Женщина рассмеялась. Коротко, беззвучно.
— Ишь ты. Очнулась — и сразу командовать.
— Это моё.
— Было твоё, — она подошла к лежанке, нависая надо мной. От неё пахло потом, дымом, луком и кислым тестом. — Слушай сюда, дамочка. Муж мой тебя из капкана вытащил. До дома тащил. Ногу тебе перевязал. Я воду грела. Тряпки рвала. Кровь твою с пола мыла. Дети мои полночи не спали, потому что ты тут стонала, как припадочная.
Она ткнула пальцем в сторону печи.
— И муки на два дня. И долг лавочнику. И сапоги у старшего с дырой, так он в нём по снегу бегает, пальцы чернеют. Так что не надо мне тут про “моё”. У богатых всегда всё моё. Даже когда они лежат у чужой печки и помереть могут до вечера.
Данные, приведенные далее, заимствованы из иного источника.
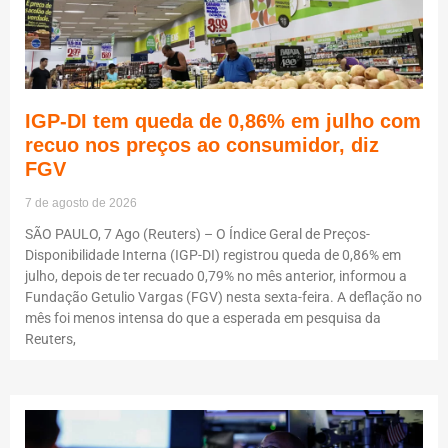
IGP-DI tem queda de 0,86% em julho com
recuo nos preços ao consumidor, diz
FGV
7 de agosto de 2026
SÃO PAULO, 7 Ago (Reuters) – O Índice Geral de Preços-
Disponibilidade Interna (IGP-DI) registrou queda de 0,86% em
julho, depois de ter recuado 0,79% no mês anterior, informou a
Fundação Getulio Vargas (FGV) nesta sexta-feira. A deflação no
mês foi menos intensa do que a esperada em pesquisa da
Reuters,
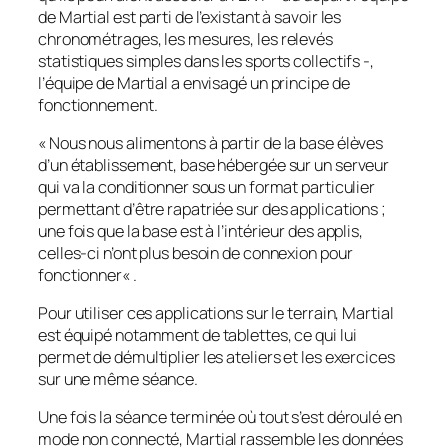
de Martial est parti de l’existant à savoir les
chronométrages, les mesures, les relevés
statistiques simples dans les sports collectifs -,
l’équipe de Martial a envisagé un principe de
fonctionnement.
«
Nous nous alimentons à partir de la base élèves
d’un établissement, base hébergée sur un serveur
qui va la conditionner sous un format particulier
permettant d’être rapatriée sur des applications ;
une fois que la base est à l’intérieur des applis,
celles-ci n’ont plus besoin de connexion pour
fonctionner
« .
Pour utiliser ces applications sur le terrain, Martial
est équipé notamment de tablettes, ce qui lui
permet de démultiplier les ateliers et les exercices
sur une même séance.
Une fois la séance terminée où tout s’est déroulé en
mode non connecté, Martial rassemble les données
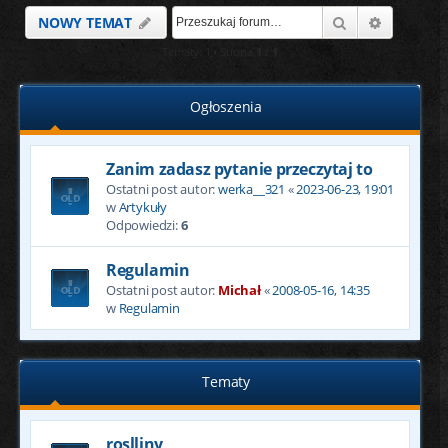
Szukaj
Wyszukiw
NOWY TEMAT
Tematy: 1 • Strona
1
z
1
Ogłoszenia
Zanim zadasz pytanie przeczytaj to
Ostatni post autor:
werka__321
«
2023-06-23, 19:01
w
Artykuły
Odpowiedzi:
6
Regulamin
Ostatni post autor:
Michał
«
2008-05-16, 14:35
w
Regulamin
Tematy
roslliny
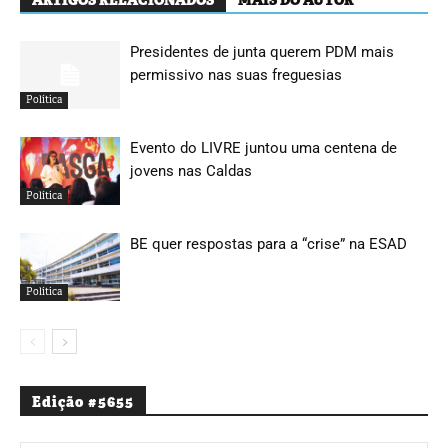
Presidentes de junta querem PDM mais
permissivo nas suas freguesias
Política
Evento do LIVRE juntou uma centena de
jovens nas Caldas
Política
BE quer respostas para a “crise” na ESAD
Política
Edição #5655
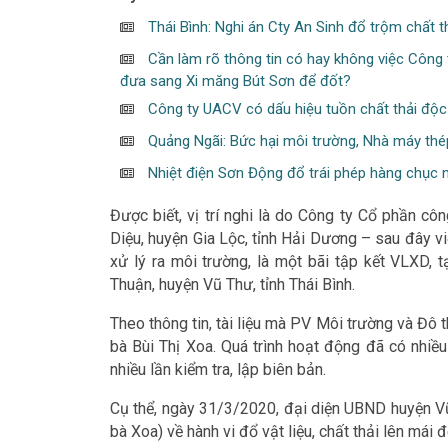
Thái Bình: Nghi án Cty An Sinh đổ trộm chất th
Cần làm rõ thông tin có hay không việc Công 
đưa sang Xi măng Bút Sơn để đốt?
Công ty UACV có dấu hiệu tuồn chất thải độc 
Quảng Ngãi: Bức hại môi trường, Nhà máy thép
Nhiệt điện Sơn Động đổ trái phép hàng chục ng
Được biết, vị trí nghi là do Công ty Cổ phần c
Diệu, huyện Gia Lộc, tỉnh Hải Dương – sau đây vi
xử lý ra môi trường, là một bãi tập kết VLXD, t
Thuận, huyện Vũ Thư, tỉnh Thái Bình.
Theo thông tin, tài liệu mà PV Môi trường và Đô t
bà Bùi Thị Xoa. Quá trình hoạt động đã có nhiề
nhiều lần kiểm tra, lập biên bản.
Cụ thể, ngày 31/3/2020, đại diện UBND huyện V
bà Xoa) về hành vi đổ vật liệu, chất thải lên má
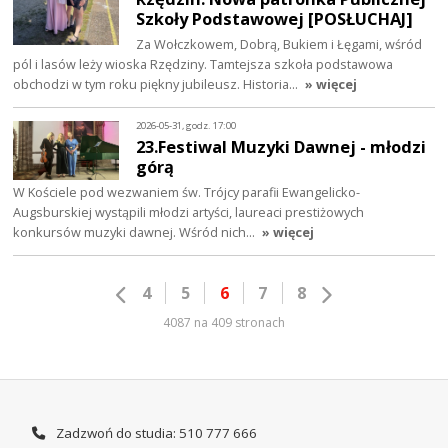
Szkoły Podstawowej [POSŁUCHAJ]
Za Wołczkowem, Dobrą, Bukiem i Łęgami, wśród
pól i lasów leży wioska Rzędziny. Tamtejsza szkoła podstawowa
obchodzi w tym roku piękny jubileusz. Historia…
» więcej
2026-05-31, godz. 17:00
23.Festiwal Muzyki Dawnej - młodzi
górą
W Kościele pod wezwaniem św. Trójcy parafii Ewangelicko-
Augsburskiej wystąpili młodzi artyści, laureaci prestiżowych
konkursów muzyki dawnej. Wśród nich…
» więcej
4
5
6
7
8
4087 na 409 stronach
Zadzwoń do studia: 510 777 666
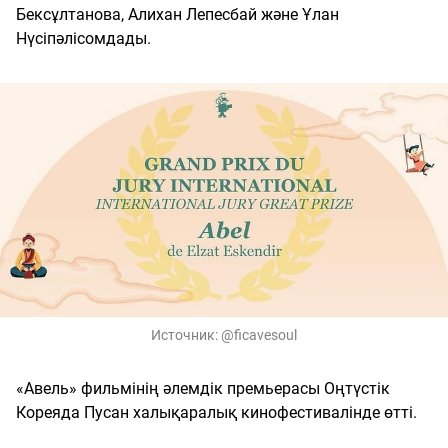
Бексұлтанова, Алихан Лепесбай және Ұлан
Нүсіпәлісомдады.
Источник:
@ficavesoul
«Авель» фильмінің әлемдік премьерасы Оңтүстік
Кореяда Пусан халықаралық кинофестивалінде өтті.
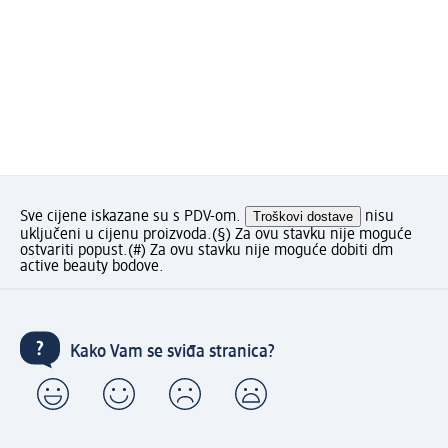
Sve cijene iskazane su s PDV-om.
Troškovi dostave
nisu
uključeni u cijenu proizvoda.
(§) Za ovu stavku nije moguće
ostvariti popust.
(#) Za ovu stavku nije moguće dobiti dm
active beauty bodove.
Kako Vam se sviđa stranica?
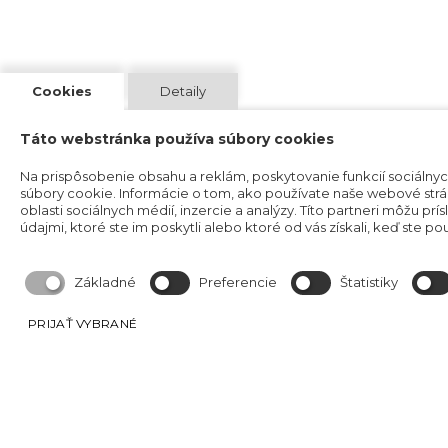
Cookies
Detaily
Táto webstránka používa súbory cookies
Na prispôsobenie obsahu a reklám, poskytovanie funkcií sociálny
súbory cookie. Informácie o tom, ako používate naše webové str
oblasti sociálnych médií, inzercie a analýzy. Títo partneri môžu pr
údajmi, ktoré ste im poskytli alebo ktoré od vás získali, keď ste použ
Základné
Preferencie
Štatistiky
PRIJAŤ VYBRANÉ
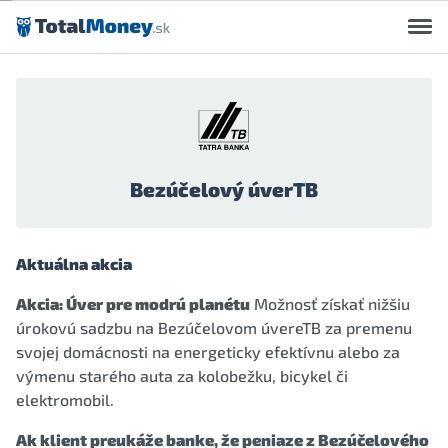
Preskočiť na obsah
Bezúčelový úverTB
Aktuálna akcia
Akcia: Úver pre modrú planétu
Možnosť získať nižšiu
úrokovú sadzbu na Bezúčelovom úvereTB za premenu
svojej domácnosti na energeticky efektívnu alebo za
výmenu starého auta za kolobežku, bicykel či
elektromobil.
Ak klient preukáže banke, že peniaze z Bezúčelového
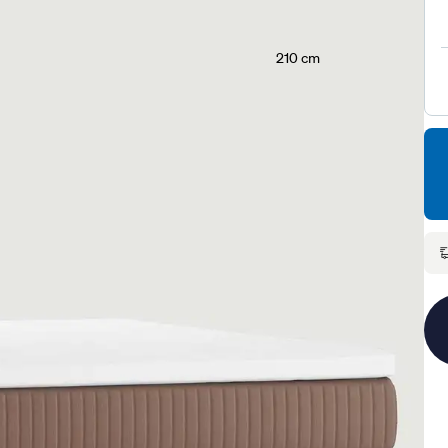
210 cm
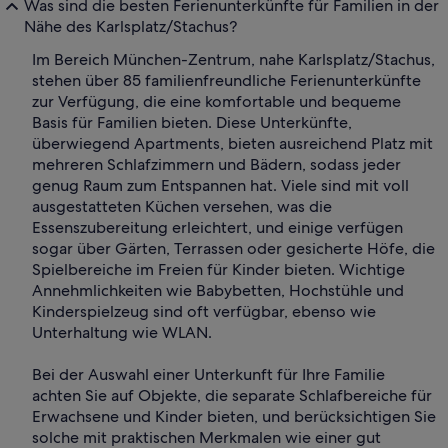
Was sind die besten Ferienunterkünfte für Familien in der
Nähe des Karlsplatz/Stachus?
Im Bereich München-Zentrum, nahe Karlsplatz/Stachus,
stehen über 85 familienfreundliche Ferienunterkünfte
zur Verfügung, die eine komfortable und bequeme
Basis für Familien bieten. Diese Unterkünfte,
überwiegend Apartments, bieten ausreichend Platz mit
mehreren Schlafzimmern und Bädern, sodass jeder
genug Raum zum Entspannen hat. Viele sind mit voll
ausgestatteten Küchen versehen, was die
Essenszubereitung erleichtert, und einige verfügen
sogar über Gärten, Terrassen oder gesicherte Höfe, die
Spielbereiche im Freien für Kinder bieten. Wichtige
Annehmlichkeiten wie Babybetten, Hochstühle und
Kinderspielzeug sind oft verfügbar, ebenso wie
Unterhaltung wie WLAN.
Bei der Auswahl einer Unterkunft für Ihre Familie
achten Sie auf Objekte, die separate Schlafbereiche für
Erwachsene und Kinder bieten, und berücksichtigen Sie
solche mit praktischen Merkmalen wie einer gut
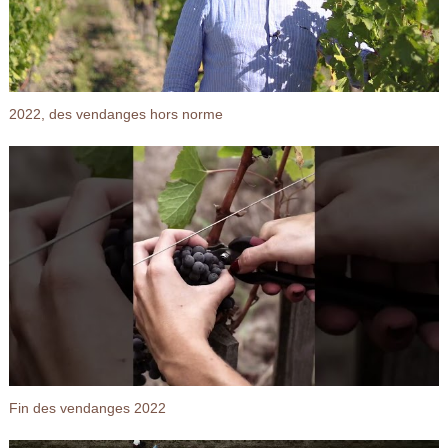
2022, des vendanges hors norme
Fin des vendanges 2022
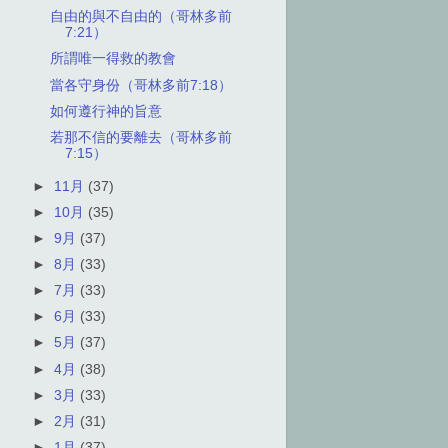
自由的與不自由的（哥林多前
7:21）
所謂唯一得救的教會
當各守身份（哥林多前7:18）
如何遵行神的旨意
若那不信的要離去（哥林多前
7:15）
►
11月
(37)
►
10月
(35)
►
9月
(37)
►
8月
(33)
►
7月
(33)
►
6月
(33)
►
5月
(37)
►
4月
(38)
►
3月
(33)
►
2月
(31)
►
1月
(37)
Я слушала её и чувствовала, как по коже идёт холод. Не потому, что она была права. А потому, что она была уверена в своей правоте. В её мире я не была человеком. Я была ресурсом. Ошибкой природы, которая свалилась с неба в шёлке и жемчуге, пока её дети ели кору.
— Я могу заплатить, — сказала я. — Когда…
Я осеклась.
Когда что? Когда вернусь в поместье? К герцогу? К мужу, от которого сбежала? К человеку, который видел во мне тень моей сестры? У меня не было денег. Не было имени. Не было пути назад.
Женщина заметила мою паузу. И её улыбка стала шире, жалкой и торжествующей.
— Когда что?
— Когда выберусь отсюда, — произнесла я.
— Ой, поди это нескоро будет! — усмехнулась неприятно женщина. Она наливала похлебку в каждую миску, а дети жадно хватали миски у нее из рук.
— Че смотришь? — усмехнулась она. — Похлебку надо заслужить! За спасенье тоже заплатить полагается.
— Вы и так забрали всё, что у меня было! — не выдержала я.
— А я-то думаю, жизнь подороже стоит! — заметила женщина, вытирая руки о передник. — Так что давай, вставай. Отрабатывать будешь! А потом, если что в котле останется на донышке — поешь!
— И как вы это себе представляете? — спросила я, показывая на свою ногу.
— Руки-то у тебя целые?
Она поставила миску на стол, а на меня даже не взглянула.
— Значит, картошку чистить сможешь. Тряпки полоскать сможешь. Детей качать сможешь. А нога… нога потом срастётся. Тогда и за дровами пойдёшь.
— Вы хотите заставить меня работать?
— А ты думала, тебя тут на перинах держать будут? Похлёбку надо заслужить, дамочка. За спасенье тоже платить полагается.
Я посмотрела на детей.
Они уже ели.
Не ели даже — глотали. Обжигаясь, дуя на ложки, облизывая края деревянных мисок так жадно, словно боялись, что мать сейчас передумает и отнимет еду обратно.
Живот скрутило снова.
От голода.
От запаха.
От унижения.
Я, герцогиня Арундел, лежала под сырой простынёй в чужой избе и ждала, оставят ли мне несколько ложек похлёбки на дне котла.
Хотелось рассмеяться.
Не получилось.
— Вы украли у меня платье, — сказала я тихо. — Украли украшения. А теперь хотите, чтобы я ещё и работала за миску еды?
Женщина медленно повернулась.
— Украла? — переспросила она. — Ох ты какая. Слово-то какое знаешь.
Она подошла ближе и наклонилась надо мной.
— Никуда ты отсюда не денешься, дамочка. Не хватало еще, чтобы кто-то прознал, что мой муж капканы в герцогском лесу ставит.